基于熵函数的耳语音声韵分割法
Entropy-based initial/final segmentation for Chinese whiskered speech
-
摘要: 耳语音声韵分割是耳语音识别和转换的前期工作。由于耳语发音不同于正常音,一般用于正常音的声韵分割法对耳语音不再适用。通过分析耳语音的发音及声学特点,利用宽带语谱图的声韵变化规律,提出了适用于耳语音的信息熵端点检测法,以及相对熵、音长和谱重心相结合的声韵分割法。并对两组信噪比为2-10 dB的380个汉语单音节耳语音进行声韵分割,女声的正确率为87.9%,男声的正确率为90.3%,高于频域法、聚类法和谱平坦度声韵分割法。实验表明,相对熵法可做为耳语音识别和转换的预处理,它改善了汉语耳语音转换为正常音的音质。Abstract: The Initial/Final(IF) segmentation of whispered speech is the pre-processing in the whispered speech recognition and the reconstruction of normal speech from whisper. However, because the whispered initials and finals are all unvoiced, it is difficult to segment them by the methods used in the normal speech. With tile characteristics analysis of Chinese whispered speech, a new segmentation method is proposed.
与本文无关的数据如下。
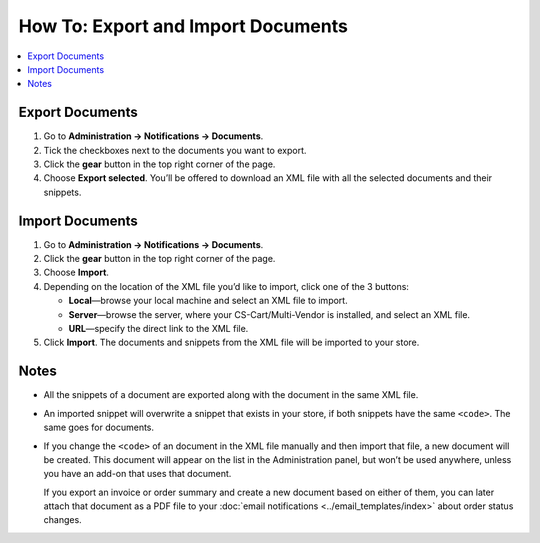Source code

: ***********************************
How To: Export and Import Documents
***********************************

.. contents::
   :backlinks: none
   :local:

.. image:: img/document_export_and_import.png
    :align: center
    :alt: Use the gear button to export and import documents.

================
Export Documents
================

1. Go to **Administration → Notifications → Documents**.

2. Tick the checkboxes next to the documents you want to export.

3. Click the **gear** button in the top right corner of the page.

4. Choose **Export selected**. You’ll be offered to download an XML file with all the selected documents and their snippets.

================
Import Documents
================

1. Go to **Administration → Notifications → Documents**.

2. Click the **gear** button in the top right corner of the page.

3. Choose **Import**.

4. Depending on the location of the XML file you’d like to import, click one of the 3 buttons:

   * **Local**—browse your local machine and select an XML file to import.

   * **Server**—browse the server, where your CS-Cart/Multi-Vendor is installed, and select an XML file.

   * **URL**—specify the direct link to the XML file.

5. Click **Import**. The documents and snippets from the XML file will be imported to your store.

.. image:: img/select_xml.png
    :align: center
    :alt: Choosing the XML file to import.

=====
Notes
=====

* All the snippets of a document are exported along with the document in the same XML file.

* An imported snippet will overwrite a snippet that exists in your store, if both snippets have the same ``<code>``. The same goes for documents.

* If you change the ``<code>`` of an document in the XML file manually and then import that file, a new document will be created. This document will appear on the list in the Administration panel, but won’t be used anywhere, unless you have an add-on that uses that document.

  If you export an invoice or order summary and create a new document based on either of them, you can later attach that document as a PDF file to your :doc:`email notifications <../email_templates/index>` about order status changes.
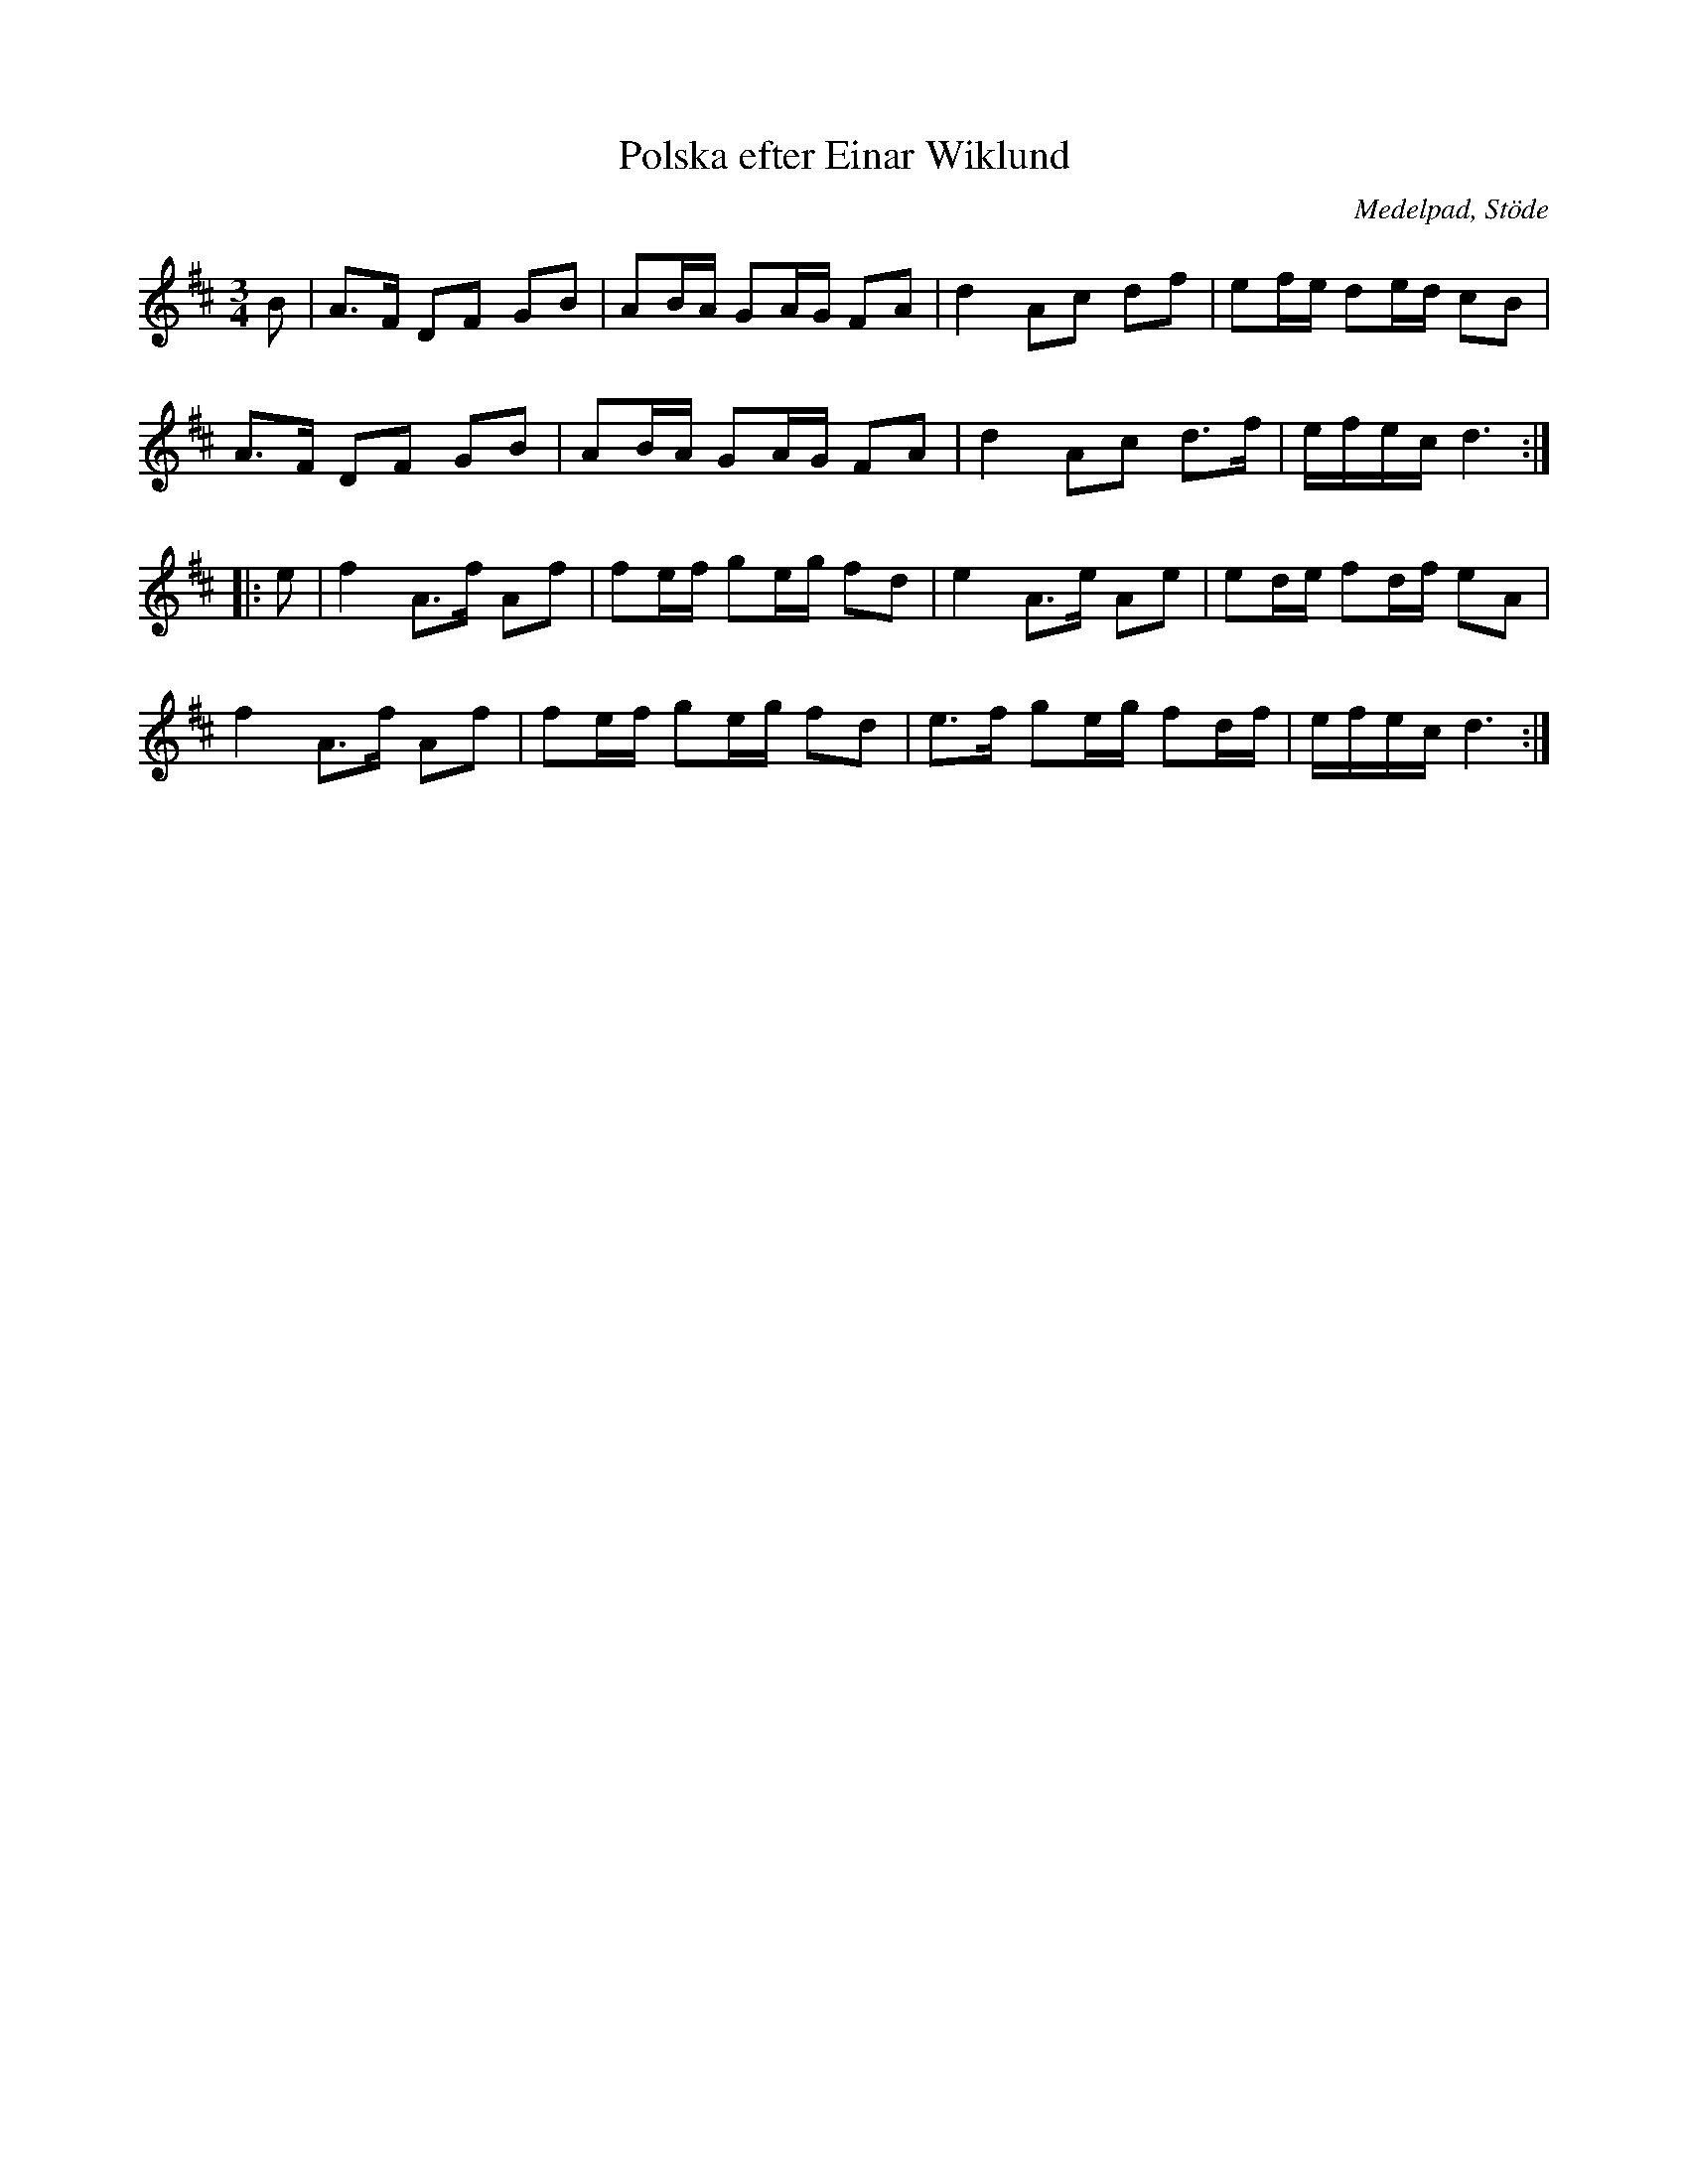 %%abc-charset utf-8

X: 103
T: Polska efter Einar Wiklund
S: efter Einar Wiklund, Stöde
O: Medelpad, Stöde
R: Polska
Z: Håkan Lidén, 2008-09-28
M: 3/4
L: 1/8
K: D
B | A>F DF GB | AB/A/ GA/G/ FA | d2 Ac df | ef/e/ de/d/ cB |
A>F DF GB | AB/A/ GA/G/ FA | d2 Ac d>f | e/f/e/c/ d3 :|
|: e | f2 A>f Af | fe/f/ ge/g/ fd | e2 A>e Ae | ed/e/ fd/f/ eA |
f2 A>f Af | fe/f/ ge/g/ fd | e>f ge/g/ fd/f/ | e/f/e/c/ d3 :|]

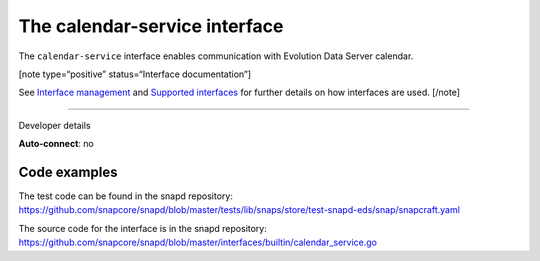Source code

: .. 7804.md

.. \_the-calendar-service-interface:

The calendar-service interface
==============================

The ``calendar-service`` interface enables communication with Evolution Data Server calendar.

[note type=“positive” status=“Interface documentation”]

See `Interface management <interface-management.md>`__ and `Supported interfaces <supported-interfaces.md>`__ for further details on how interfaces are used. [/note]

--------------

.. raw:: html

   <h2 id="the-calendar-service-interface-heading--dev-details">

Developer details

.. raw:: html

   </h2>

**Auto-connect**: no

Code examples
-------------

The test code can be found in the snapd repository: https://github.com/snapcore/snapd/blob/master/tests/lib/snaps/store/test-snapd-eds/snap/snapcraft.yaml

The source code for the interface is in the snapd repository: https://github.com/snapcore/snapd/blob/master/interfaces/builtin/calendar_service.go

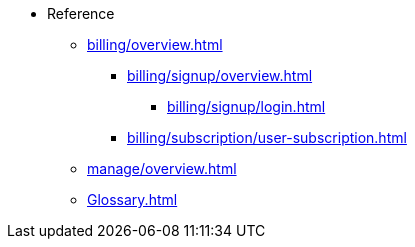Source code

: // Reference
* Reference
** xref:billing/overview.adoc[]
*** xref:billing/signup/overview.adoc[]
**** xref:billing/signup/login.adoc[]
// TODO: Signup screen
// TODO: Start additional subscriptions
// TODO: Manage subscriptions
//**** xref:billing/signup/additional.adoc[]
// TODO: Subscription Overview
*** xref:billing/subscription/user-subscription.adoc[]
// TODO: Manage Billing (Stripe Portal)
// TODO: Usage Alerts
** xref:manage/overview.adoc[]
** xref:Glossary.adoc[]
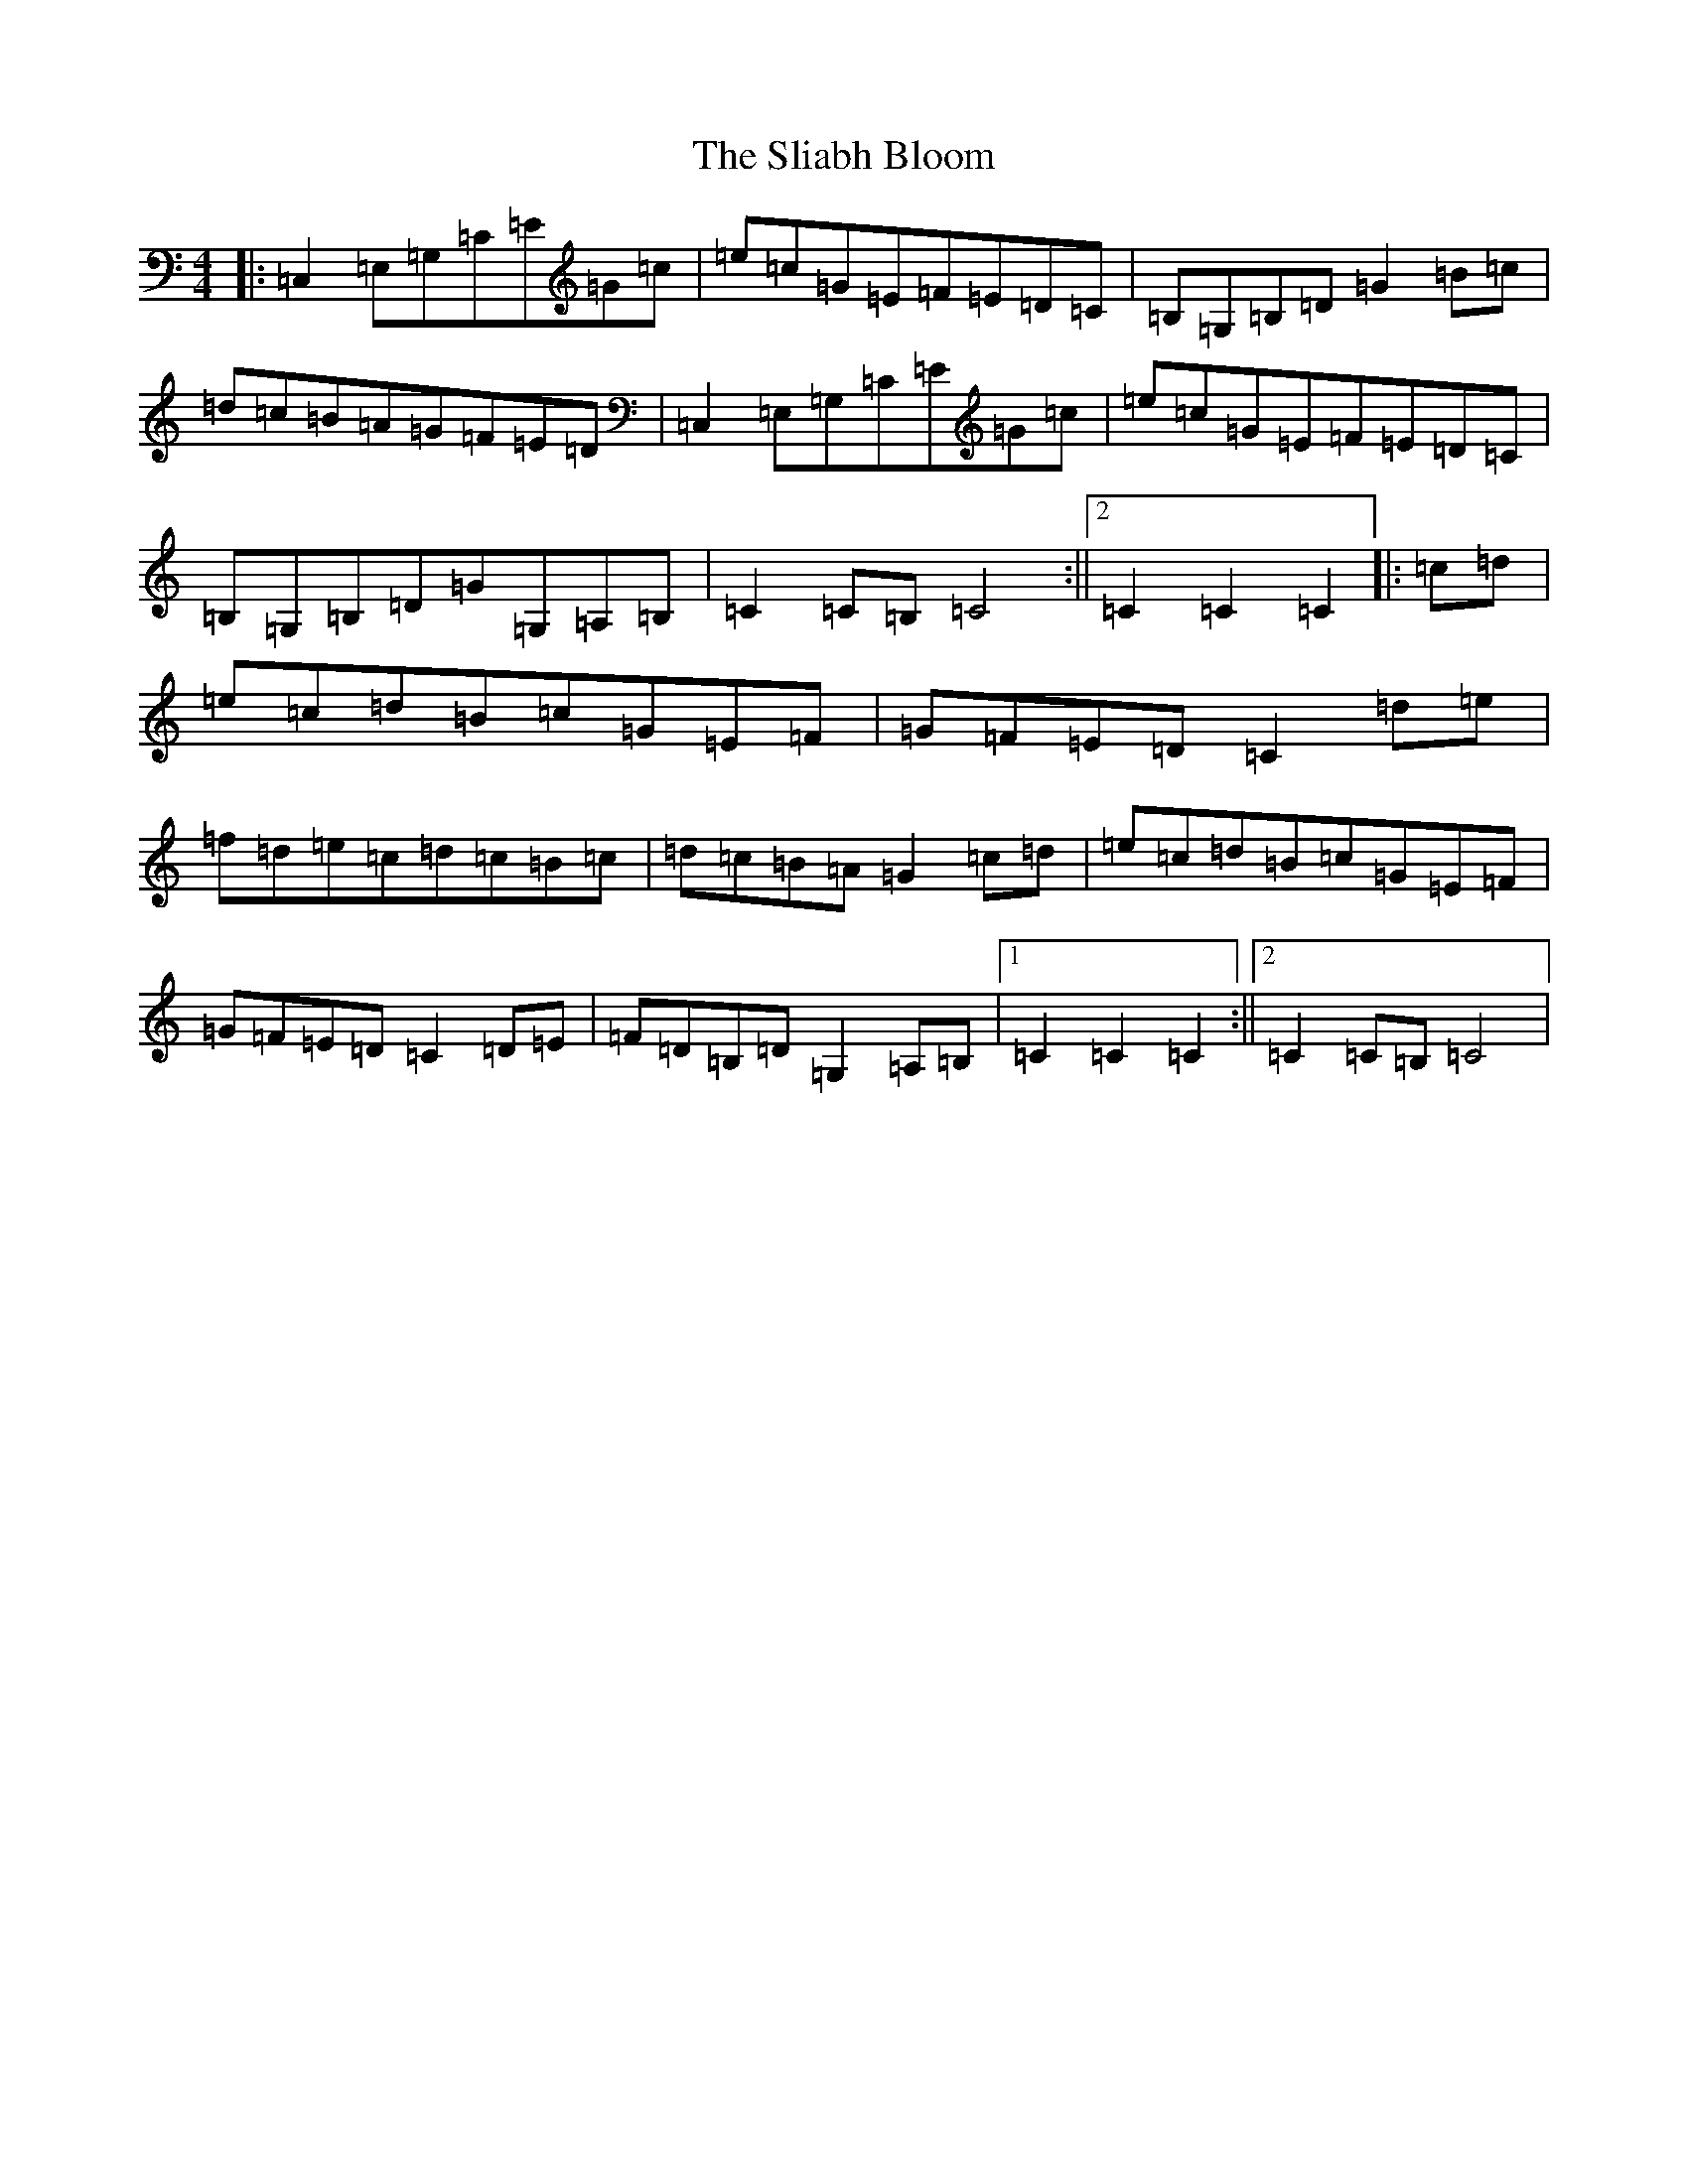 X: 19645
T: Sliabh Bloom, The
S: https://thesession.org/tunes/12829#setting21890
Z: G Major
R: march
M: 4/4
L: 1/8
K: C Major
|:=C,2=E,=G,=C=E=G=c|=e=c=G=E=F=E=D=C|=B,=G,=B,=D=G2=B=c|=d=c=B=A=G=F=E=D|=C,2=E,=G,=C=E=G=c|=e=c=G=E=F=E=D=C|=B,=G,=B,=D=G=G,=A,=B,|=C2=C=B,=C4:||2=C2=C2=C2|:=c=d|=e=c=d=B=c=G=E=F|=G=F=E=D=C2=d=e|=f=d=e=c=d=c=B=c|=d=c=B=A=G2=c=d|=e=c=d=B=c=G=E=F|=G=F=E=D=C2=D=E|=F=D=B,=D=G,2=A,=B,|1=C2=C2=C2:||2=C2=C=B,=C4|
The speech endpoint is detected by the entropy function, and the initial/final boundary is obtained by the decision of the initial duration, the symmetric relative entropy and the normalized spectral center of gravity. The correct segmentation rates are 87.9% for the female data and 90.3% for the male data in the test with 380 Chinese whispered syllables at 2-10 dB SNR. It is more accuracy than the frequency domain method, the clustering method and the spectral flatness method. As shown in the experiments, this algorithm can be used as pre-processing in the whispered speech recognition and the conversion. It gives the reconstructed speech a more natural quality.